Your instructions:
Copy the lines of the records below word for word, beginning with the line that contains "Find anything that looks like <item>duodenum</item>." and ending at the end of the records, with both ends included.

[Data extracted from a collection]
___

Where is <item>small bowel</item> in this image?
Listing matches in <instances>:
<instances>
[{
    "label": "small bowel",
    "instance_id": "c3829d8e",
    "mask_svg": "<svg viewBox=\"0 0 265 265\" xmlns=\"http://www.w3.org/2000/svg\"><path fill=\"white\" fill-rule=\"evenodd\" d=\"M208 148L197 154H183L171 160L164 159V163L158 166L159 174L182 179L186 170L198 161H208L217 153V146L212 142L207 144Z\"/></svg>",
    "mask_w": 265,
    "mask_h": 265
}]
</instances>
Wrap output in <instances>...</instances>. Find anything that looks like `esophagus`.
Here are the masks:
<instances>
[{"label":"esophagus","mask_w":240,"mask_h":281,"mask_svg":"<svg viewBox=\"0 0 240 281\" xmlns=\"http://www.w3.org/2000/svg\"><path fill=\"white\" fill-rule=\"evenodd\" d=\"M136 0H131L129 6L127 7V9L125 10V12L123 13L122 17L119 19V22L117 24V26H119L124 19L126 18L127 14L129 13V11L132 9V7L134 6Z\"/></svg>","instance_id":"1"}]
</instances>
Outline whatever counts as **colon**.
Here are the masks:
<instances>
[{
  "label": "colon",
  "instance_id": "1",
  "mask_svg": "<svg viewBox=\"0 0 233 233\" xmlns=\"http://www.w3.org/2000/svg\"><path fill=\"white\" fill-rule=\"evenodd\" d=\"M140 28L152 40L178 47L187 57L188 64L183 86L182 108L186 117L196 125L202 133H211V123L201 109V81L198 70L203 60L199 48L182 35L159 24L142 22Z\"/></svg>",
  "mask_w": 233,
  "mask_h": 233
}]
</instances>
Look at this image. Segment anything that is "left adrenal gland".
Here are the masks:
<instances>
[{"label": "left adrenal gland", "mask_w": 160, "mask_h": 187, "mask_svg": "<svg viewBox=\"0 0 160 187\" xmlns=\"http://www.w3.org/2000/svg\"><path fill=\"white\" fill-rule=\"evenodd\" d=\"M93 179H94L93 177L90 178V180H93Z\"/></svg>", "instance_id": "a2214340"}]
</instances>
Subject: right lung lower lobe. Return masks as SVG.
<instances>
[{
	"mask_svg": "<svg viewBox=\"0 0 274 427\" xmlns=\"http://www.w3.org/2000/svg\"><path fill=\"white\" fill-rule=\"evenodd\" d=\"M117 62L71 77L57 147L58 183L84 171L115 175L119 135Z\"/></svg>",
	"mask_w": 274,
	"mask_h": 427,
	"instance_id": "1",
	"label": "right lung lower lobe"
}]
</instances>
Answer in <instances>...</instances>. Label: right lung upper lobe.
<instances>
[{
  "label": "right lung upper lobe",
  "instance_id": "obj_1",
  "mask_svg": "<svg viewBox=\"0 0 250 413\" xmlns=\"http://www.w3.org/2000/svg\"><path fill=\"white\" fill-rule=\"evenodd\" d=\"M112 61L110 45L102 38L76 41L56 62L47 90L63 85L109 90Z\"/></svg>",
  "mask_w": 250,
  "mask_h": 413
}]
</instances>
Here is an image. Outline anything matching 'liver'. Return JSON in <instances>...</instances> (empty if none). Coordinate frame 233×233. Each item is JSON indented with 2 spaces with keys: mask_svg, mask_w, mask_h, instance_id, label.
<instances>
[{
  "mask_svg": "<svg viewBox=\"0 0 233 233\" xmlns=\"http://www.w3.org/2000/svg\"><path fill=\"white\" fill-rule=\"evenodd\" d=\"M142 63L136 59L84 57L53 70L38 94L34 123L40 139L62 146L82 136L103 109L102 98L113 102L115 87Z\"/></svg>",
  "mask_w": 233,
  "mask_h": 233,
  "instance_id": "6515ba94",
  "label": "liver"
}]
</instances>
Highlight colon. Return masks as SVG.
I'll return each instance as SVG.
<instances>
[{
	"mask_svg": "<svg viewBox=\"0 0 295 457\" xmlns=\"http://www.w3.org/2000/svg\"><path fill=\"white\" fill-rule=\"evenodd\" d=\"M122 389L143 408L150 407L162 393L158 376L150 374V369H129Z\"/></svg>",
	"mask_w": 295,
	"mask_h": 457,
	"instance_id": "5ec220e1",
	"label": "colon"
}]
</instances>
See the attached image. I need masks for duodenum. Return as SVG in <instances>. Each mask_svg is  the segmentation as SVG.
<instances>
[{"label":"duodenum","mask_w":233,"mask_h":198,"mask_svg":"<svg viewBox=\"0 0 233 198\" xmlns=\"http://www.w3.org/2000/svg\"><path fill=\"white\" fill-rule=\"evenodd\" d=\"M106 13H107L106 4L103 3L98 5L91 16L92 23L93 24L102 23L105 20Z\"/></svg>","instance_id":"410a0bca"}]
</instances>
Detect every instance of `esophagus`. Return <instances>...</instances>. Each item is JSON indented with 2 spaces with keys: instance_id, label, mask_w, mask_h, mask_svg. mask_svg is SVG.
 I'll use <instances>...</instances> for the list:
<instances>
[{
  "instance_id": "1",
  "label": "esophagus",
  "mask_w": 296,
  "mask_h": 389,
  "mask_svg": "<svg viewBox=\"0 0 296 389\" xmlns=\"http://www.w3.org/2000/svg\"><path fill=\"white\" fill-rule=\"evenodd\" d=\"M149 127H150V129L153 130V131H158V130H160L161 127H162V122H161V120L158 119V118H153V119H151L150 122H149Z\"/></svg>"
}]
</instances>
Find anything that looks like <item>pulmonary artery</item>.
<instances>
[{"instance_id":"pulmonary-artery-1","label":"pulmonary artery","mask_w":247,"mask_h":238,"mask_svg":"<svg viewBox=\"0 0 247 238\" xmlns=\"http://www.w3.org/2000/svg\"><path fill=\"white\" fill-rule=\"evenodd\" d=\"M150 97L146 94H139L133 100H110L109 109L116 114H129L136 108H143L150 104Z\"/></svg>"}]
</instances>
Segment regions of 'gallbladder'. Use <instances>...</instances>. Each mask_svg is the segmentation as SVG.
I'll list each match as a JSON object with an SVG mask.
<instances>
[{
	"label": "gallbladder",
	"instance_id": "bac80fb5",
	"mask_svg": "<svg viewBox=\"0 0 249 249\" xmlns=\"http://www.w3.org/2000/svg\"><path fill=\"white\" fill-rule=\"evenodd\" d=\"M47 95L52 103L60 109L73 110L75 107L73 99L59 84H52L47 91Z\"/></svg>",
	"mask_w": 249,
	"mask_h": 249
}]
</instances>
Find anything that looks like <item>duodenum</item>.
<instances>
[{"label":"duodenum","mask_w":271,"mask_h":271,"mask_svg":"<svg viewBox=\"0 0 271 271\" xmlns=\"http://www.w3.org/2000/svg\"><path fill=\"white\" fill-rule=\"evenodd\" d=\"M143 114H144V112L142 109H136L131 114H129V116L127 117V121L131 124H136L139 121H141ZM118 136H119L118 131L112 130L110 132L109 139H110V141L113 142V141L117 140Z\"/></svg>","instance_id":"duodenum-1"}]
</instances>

___

Result of this task:
Find anything that looks like <item>duodenum</item>.
<instances>
[{"label":"duodenum","mask_w":271,"mask_h":271,"mask_svg":"<svg viewBox=\"0 0 271 271\" xmlns=\"http://www.w3.org/2000/svg\"><path fill=\"white\" fill-rule=\"evenodd\" d=\"M143 114H144V112L142 109H136L131 114H129V116L127 117V121L131 124H136L139 121H141ZM118 136H119L118 131L112 130L110 132L109 139H110V141L113 142V141L117 140Z\"/></svg>","instance_id":"duodenum-1"}]
</instances>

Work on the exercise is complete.